Detailed configurations for verl trainer can be found in their official documentation Configuration Explanation part.

Environment-Specific Configuration¶

Environment-specific configurations (e.g., _2_sokoban.yaml) inherit from base.yaml and add task-specific settings:

defaults:
  - base

trainer:
  experiment_name: sokoban-main

These files only override a few parameters specific to the environment.

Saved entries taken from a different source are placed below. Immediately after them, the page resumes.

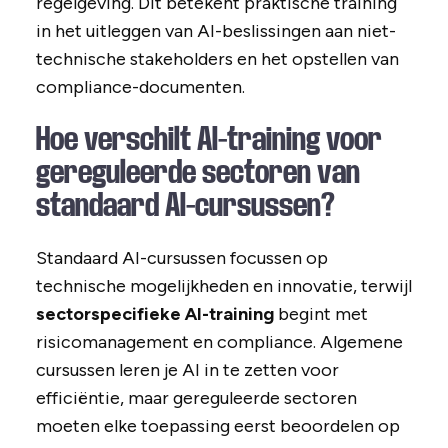
regelgeving. Dit betekent praktische training
in het uitleggen van AI-beslissingen aan niet-
technische stakeholders en het opstellen van
compliance-documenten.
Hoe verschilt AI-training voor
gereguleerde sectoren van
standaard AI-cursussen?
Standaard AI-cursussen focussen op
technische mogelijkheden en innovatie, terwijl
sectorspecifieke AI-training
begint met
risicomanagement en compliance. Algemene
cursussen leren je AI in te zetten voor
efficiëntie, maar gereguleerde sectoren
moeten elke toepassing eerst beoordelen op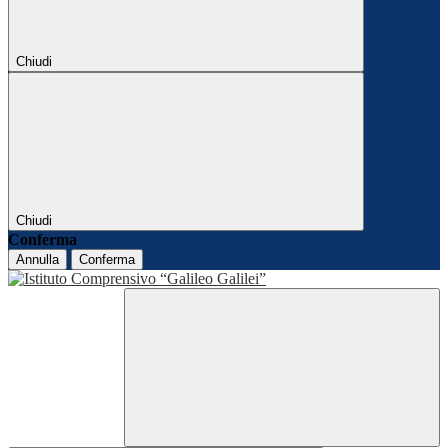
Chiudi
Chiudi
Conferma
Annulla
Conferma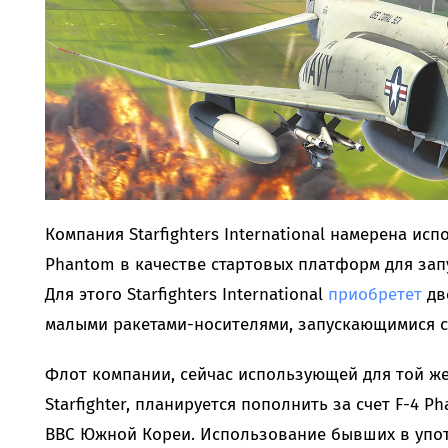
Компания Starfighters International намерена ис
Phantom в качестве стартовых платформ для запу
Для этого Starfighters International
приобретет
две
малыми ракетами-носителями, запускающимися с
Флот компании, сейчас использующей для той же
Starfighter, планируется пополнить за счет F-4 P
ВВС Южной Кореи. Использование бывших в упо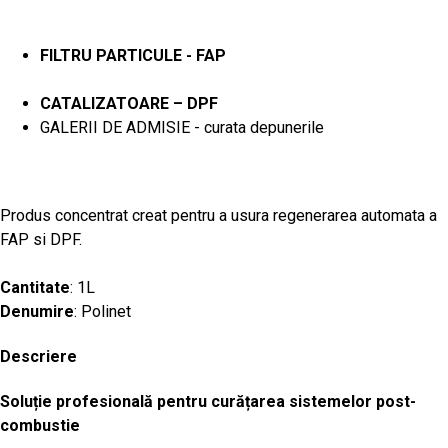
FILTRU PARTICULE - FAP
CATALIZATOARE – DPF
GALERII DE ADMISIE - curata depunerile
Produs concentrat creat pentru a usura regenerarea automata a
FAP si DPF.
Cantitate
: 1L
Denumire
: Polinet
Descriere
Soluție profesională pentru curățarea sistemelor post-
combustie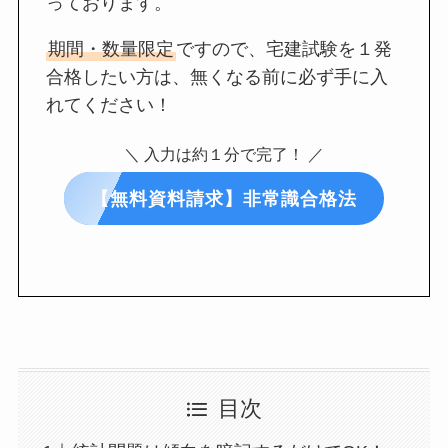
っております。
期間・数量限定
ですので、宅建試験を１発
合格したい方は、無くなる前に必ず手に入
れてください！
＼ 入力は約１分で完了！ ／
【無料資料請求】非常識合格法
目次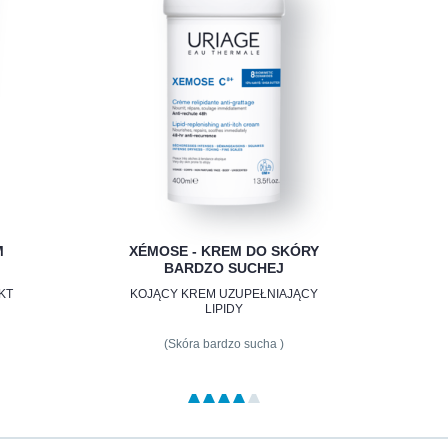
M
XÉMOSE - KREM DO SKÓRY
BARDZO SUCHEJ
KT
KOJĄCY KREM UZUPEŁNIAJĄCY
LIPIDY
(Skóra bardzo sucha )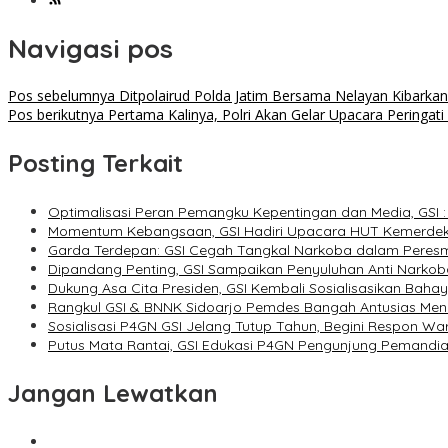
Navigasi pos
Pos sebelumnya
Ditpolairud Polda Jatim Bersama Nelayan Kibarkan
Pos berikutnya
Pertama Kalinya, Polri Akan Gelar Upacara Peringati
Posting Terkait
Optimalisasi Peran Pemangku Kepentingan dan Media, GSI 
Momentum Kebangsaan, GSI Hadiri Upacara HUT Kemerdeka
Garda Terdepan: GSI Cegah Tangkal Narkoba dalam Peresm
Dipandang Penting, GSI Sampaikan Penyuluhan Anti Narkob
Dukung Asa Cita Presiden, GSI Kembali Sosialisasikan Baha
Rangkul GSI & BNNK Sidoarjo Pemdes Bangah Antusias Men
Sosialisasi P4GN GSI Jelang Tutup Tahun, Begini Respon W
Putus Mata Rantai, GSI Edukasi P4GN Pengunjung Pemandi
Jangan Lewatkan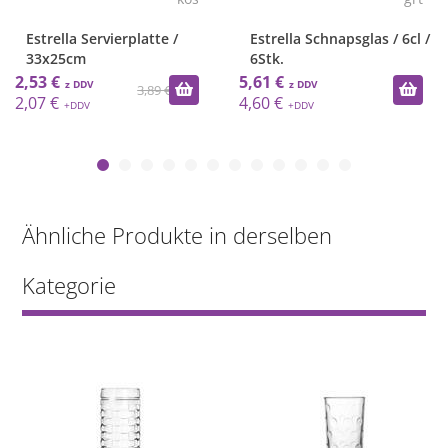
Estrella Servierplatte /
Estrella Schnapsglas / 6cl /
33x25cm
6Stk.
2,53 €
5,61 €
3,89 €
2,07 €
4,60 €
Ähnliche Produkte in derselben
Kategorie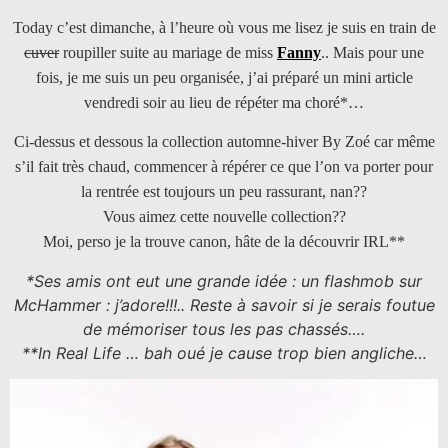
Today c’est dimanche, à l’heure où vous me lisez je suis en train de
cuver
roupiller suite au mariage de miss
Fanny
.. Mais pour une
fois, je me suis un peu organisée, j’ai préparé un mini article
vendredi soir au lieu de répéter ma choré*…
Ci-dessus et dessous la collection automne-hiver By Zoé car même
s’il fait très chaud, commencer à répérer ce que l’on va porter pour
la rentrée est toujours un peu rassurant, nan??
Vous aimez cette nouvelle collection??
Moi, perso je la trouve canon, hâte de la découvrir IRL**
*Ses amis ont eut une grande idée : un flashmob sur
McHammer : j’adore!!!.. Reste à savoir si je serais foutue
de mémoriser tous les pas chassés….
**In Real Life … bah oué je cause trop bien angliche…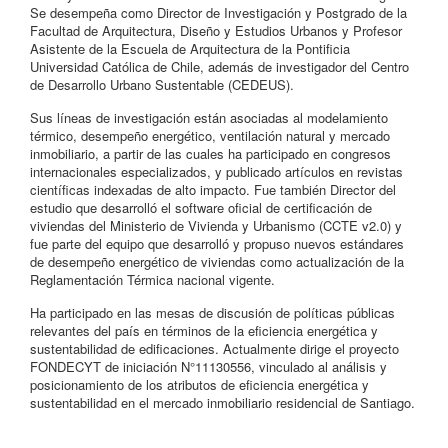
Se desempeña como Director de Investigación y Postgrado de la
Facultad de Arquitectura, Diseño y Estudios Urbanos y Profesor
Asistente de la Escuela de Arquitectura de la Pontificia
Universidad Católica de Chile, además de investigador del Centro
de Desarrollo Urbano Sustentable (CEDEUS).
Sus líneas de investigación están asociadas al modelamiento
térmico, desempeño energético, ventilación natural y mercado
inmobiliario, a partir de las cuales ha participado en congresos
internacionales especializados, y publicado artículos en revistas
científicas indexadas de alto impacto. Fue también Director del
estudio que desarrolló el software oficial de certificación de
viviendas del Ministerio de Vivienda y Urbanismo (CCTE v2.0) y
fue parte del equipo que desarrolló y propuso nuevos estándares
de desempeño energético de viviendas como actualización de la
Reglamentación Térmica nacional vigente.
Ha participado en las mesas de discusión de políticas públicas
relevantes del país en términos de la eficiencia energética y
sustentabilidad de edificaciones. Actualmente dirige el proyecto
FONDECYT de iniciación N°11130556, vinculado al análisis y
posicionamiento de los atributos de eficiencia energética y
sustentabilidad en el mercado inmobiliario residencial de Santiago.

Custom Environment Configuration (`envs.yaml`)¶

The envs.yaml file defines custom environments that can be used in training. Here's an example of how to configure different environments:

custom_envs:
  SimpleSokoban:
    env_type: sokoban
    max_actions_per_traj: 10  # Maximum actions allowed per trajectory
    env_instruction: "You are solving the Sokoban puzzle. You are the player and you need to push all boxes to targets. When you are right next to a box, you can push it by moving in the same direction. You cannot push a box through a wall, and you cannot pull a box. The answer should be a sequence of actions, like <answer>Right || Right || Up</answer>"
    max_tokens: 100  # Maximum tokens for LLM prompt
    env_config:  # Environment-specific configuration
      dim_x: 6
      dim_y: 6
      num_boxes: 1
      max_steps: 100

  FrozenLake:
    env_type: frozen_lake
    max_actions_per_traj: 10
    env_instruction: "You are solving the FrozenLake puzzle. Forbid the whole and go to the target. You may move to the unintended direction due to the slippery ice. Example answer format: <think>To forbid the hole and go to the target, I should go left then go up.</think><answer>Left || Up</answer>"
    max_tokens: 100
    env_config: null

Key Configuration Parameters¶

Common Parameters¶

env_type: The type of environment (e.g., sokoban, frozen_lake, webshop)
max_actions_per_traj: Maximum number of actions allowed in a single trajectory
env_instruction: Instructions for the LLM agent
max_tokens: Maximum token length for the LLM prompt
env_config: Environment-specific settings

Environment-Specific Configurations¶

Sokoban Environment¶

env_config:
  dim_x: 6  # Width of the grid
  dim_y: 6  # Height of the grid
  num_boxes: 1  # Number of boxes to push
  max_steps: 100  # Maximum steps allowed
  search_depth: 10  # Optional: Search depth for environment generation
  grid_lookup: {0: "W", 1: ".", 2: "G", 3: "C", 4: "B", 5: "A", 6: "@"}  # Optional: Custom grid representation
  grid_vocab: {"W": "wall", ".": "empty", "G": "target", "C": "box on target", "B": "box", "A": "player", "@": "player on target"}  # Optional: Custom grid vocabulary
  render_mode: "rgb_array"  # Optional: For visual rendering

Bandit Environment¶

env_config:
  lo_arm_name: "Phoenix"  # Name of the low-reward arm
  hi_arm_name: "Dragon"   # Name of the high-reward arm

Using Custom Environments¶

To use a custom environment in your training:

Define the environment in config/envs.yaml

Reference it in your training configuration:

es_manager:
  train:
    env_configs:
      tags: ["SimpleSokoban"]  # Use the environment name defined in envs.yaml
      n_groups: [8]  # Number of environment instances

Best Practices¶

Always specify critical parameters in YAML files rather than relying on command-line overrides for better reproducibility.
Use environment-specific YAML files for parameters that are consistent across runs for that environment.
Use command-line overrides for experimental variations or one-off changes.
Document any non-standard parameter combinations in experiment logs.